Page text »
********

And, I didn’t know anything and this went on for so long. I, I hated myself and I wanted to die. I remember going to sleep sometimes at night just like, God, please just let me die. I don’t want to wake up today. I don’t want to do this anymore. I can’t do this anymore.

 At that time, I’m like, a hundred pounds soaking wet, Lethargic, all that different stuff that comes with addiction, where like, I’m slowly committing suicide, that’s exactly what I’m doing. Didn’t shower for like a month, like just animalistic level stuff where nothing came before addiction and nobody wanted me.

And, and I didn’t even want me. Those were dark times, Simon.

Simon: How did you survive? did you have a job? where were you sleeping? how did you manage that from a day to day?

Joey: a lot of times, I would stay at an abandoned house. I would be homeless.

I would, I mentioned the word hostage. Those were like a girlfriend, I’d find some girlfriend until they wanted to get rid of me, and twice, I found like a wife, and I didn’t last long with that. They don’t want someone who’s using drugs.

 and I would hide it. I was a manipulator. I just, not happy with myself, hated myself. and it was just horrible. I’ll never forget that. And, I merely survive financially. I’ll tell you what, like it’s amazing how addicts survive financially. they either just turn to some criminal activity and, mostly it’s just stealing. And I just did whatever, to survive. And, and I didn’t have to pay much money eating. I literally ate, these Nesquik banana milks and like Reese’s peanut butter cups, and I would like survive on that for like a month.

And that’s all I’d eat sometimes. And it was just, just merely surviving from this near fatal catastrophe, which was addiction. and I remember this cycle, I’d make it back to my parents. I’d be like, listen, mom, want to try to stay clean and, I’d bs them and, and tell ’em whatever they needed to hear.

And it’s like, and they’d say, okay, you could stay here. And I, I’m going to treatment and I go to treatment and I come back for some crazy reason, I would’ve left, I had to come back home and I didn’t have to come back home. I came back home to get high. And, this cycle was just never ending.

 I think I felt I was just waiting to die it’s a sad place and, and a lot of people don’t make it out of there. A lot of people just give up. A lot of my friends today just aren’t there. I miss my friends and, a lot of people, just, I used for a long, long time.

I have clients, I have friends that used once and have passed away. I used for almost 22 years, and I’m still here. And, I know it’s because I have a purpose, but like, those days were, those days were bad. And, so many times I made it through them. I don’t know how I made it through them.

Let me tell you this, the cycle kept, repeating itself. And I just, I couldn’t make it out. And, I was just finally ready. I was like, I, I just got to just kill myself or something.

 I can’t take it no more. I was at wit’s end and I woke up this morning. And the disease woke me up. As it always does. Just get up. I put my clothes on and, and I knew that I had to get high cause I didn’t want to be sick today. I didn’t want to be Dope sick. Opiate withdrawal in the clinical world.

********

[Skeletal landmark data]

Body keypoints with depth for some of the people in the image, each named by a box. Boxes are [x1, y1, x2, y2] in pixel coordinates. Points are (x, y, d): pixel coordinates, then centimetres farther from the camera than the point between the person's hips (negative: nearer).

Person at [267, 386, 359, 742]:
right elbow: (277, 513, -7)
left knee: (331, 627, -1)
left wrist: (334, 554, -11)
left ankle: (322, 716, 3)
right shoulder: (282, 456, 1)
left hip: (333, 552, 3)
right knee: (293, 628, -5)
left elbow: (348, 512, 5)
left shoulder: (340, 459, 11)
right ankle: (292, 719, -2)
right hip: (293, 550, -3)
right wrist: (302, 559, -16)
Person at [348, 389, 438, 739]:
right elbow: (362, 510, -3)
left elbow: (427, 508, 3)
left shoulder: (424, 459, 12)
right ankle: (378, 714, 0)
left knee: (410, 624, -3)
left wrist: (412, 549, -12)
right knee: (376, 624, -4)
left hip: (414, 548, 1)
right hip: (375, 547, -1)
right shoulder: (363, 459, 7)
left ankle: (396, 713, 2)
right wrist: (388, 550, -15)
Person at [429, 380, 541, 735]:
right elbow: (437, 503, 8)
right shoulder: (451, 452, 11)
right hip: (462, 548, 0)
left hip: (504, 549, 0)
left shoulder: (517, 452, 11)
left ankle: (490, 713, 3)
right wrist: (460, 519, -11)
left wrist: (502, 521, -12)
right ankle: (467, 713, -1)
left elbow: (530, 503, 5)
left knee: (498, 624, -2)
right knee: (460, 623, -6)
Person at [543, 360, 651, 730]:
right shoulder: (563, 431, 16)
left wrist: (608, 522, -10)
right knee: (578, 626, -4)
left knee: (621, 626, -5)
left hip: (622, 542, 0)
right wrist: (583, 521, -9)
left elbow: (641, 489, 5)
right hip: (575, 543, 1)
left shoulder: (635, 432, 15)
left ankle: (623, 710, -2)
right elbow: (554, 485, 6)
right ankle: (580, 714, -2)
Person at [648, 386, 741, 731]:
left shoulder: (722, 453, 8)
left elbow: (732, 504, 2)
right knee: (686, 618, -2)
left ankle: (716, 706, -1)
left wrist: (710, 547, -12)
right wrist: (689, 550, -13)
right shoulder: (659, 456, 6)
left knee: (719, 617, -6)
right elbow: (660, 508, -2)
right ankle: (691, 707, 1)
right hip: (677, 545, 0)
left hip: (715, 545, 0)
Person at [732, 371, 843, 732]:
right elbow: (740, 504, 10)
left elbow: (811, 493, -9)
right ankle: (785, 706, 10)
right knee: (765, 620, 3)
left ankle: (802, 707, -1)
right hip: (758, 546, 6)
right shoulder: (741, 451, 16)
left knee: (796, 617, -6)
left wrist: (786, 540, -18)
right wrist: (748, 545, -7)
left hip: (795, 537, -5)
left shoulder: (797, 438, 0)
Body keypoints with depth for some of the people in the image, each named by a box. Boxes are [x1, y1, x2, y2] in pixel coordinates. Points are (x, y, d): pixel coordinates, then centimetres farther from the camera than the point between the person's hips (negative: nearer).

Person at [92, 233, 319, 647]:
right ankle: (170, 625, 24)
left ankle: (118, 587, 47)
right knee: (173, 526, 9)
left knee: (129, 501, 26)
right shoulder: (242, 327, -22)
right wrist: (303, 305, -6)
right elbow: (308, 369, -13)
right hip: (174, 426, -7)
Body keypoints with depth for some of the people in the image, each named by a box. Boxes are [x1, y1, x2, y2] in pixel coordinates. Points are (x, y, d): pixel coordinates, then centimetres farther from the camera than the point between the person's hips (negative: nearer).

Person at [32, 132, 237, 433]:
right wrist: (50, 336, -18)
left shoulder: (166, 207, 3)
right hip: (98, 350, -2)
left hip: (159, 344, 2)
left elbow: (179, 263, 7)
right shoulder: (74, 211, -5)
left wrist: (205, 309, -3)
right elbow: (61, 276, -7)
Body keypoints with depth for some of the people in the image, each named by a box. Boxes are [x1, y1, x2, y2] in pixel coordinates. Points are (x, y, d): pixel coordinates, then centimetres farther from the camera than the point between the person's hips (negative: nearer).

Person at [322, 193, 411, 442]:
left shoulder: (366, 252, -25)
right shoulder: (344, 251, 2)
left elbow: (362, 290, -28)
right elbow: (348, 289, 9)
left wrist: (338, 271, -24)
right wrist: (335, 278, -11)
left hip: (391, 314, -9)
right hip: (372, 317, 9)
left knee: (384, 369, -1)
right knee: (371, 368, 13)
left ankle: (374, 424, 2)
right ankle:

********

Tasks and exercises »
1. According to the interview text, for how many years did Joey use drugs?
2. Reproduce the interview text from the words "Joey: a lot" up to and including the words "who’s using drugs.".

Answers given »
1. Almost 22 years.

2.
Joey: a lot of times, I would stay at an abandoned house. I would be homeless.

I would, I mentioned the word hostage. Those were like a girlfriend, I’d find some girlfriend until they wanted to get rid of me, and twice, I found like a wife, and I didn’t last long with that. They don’t want someone who’s using drugs.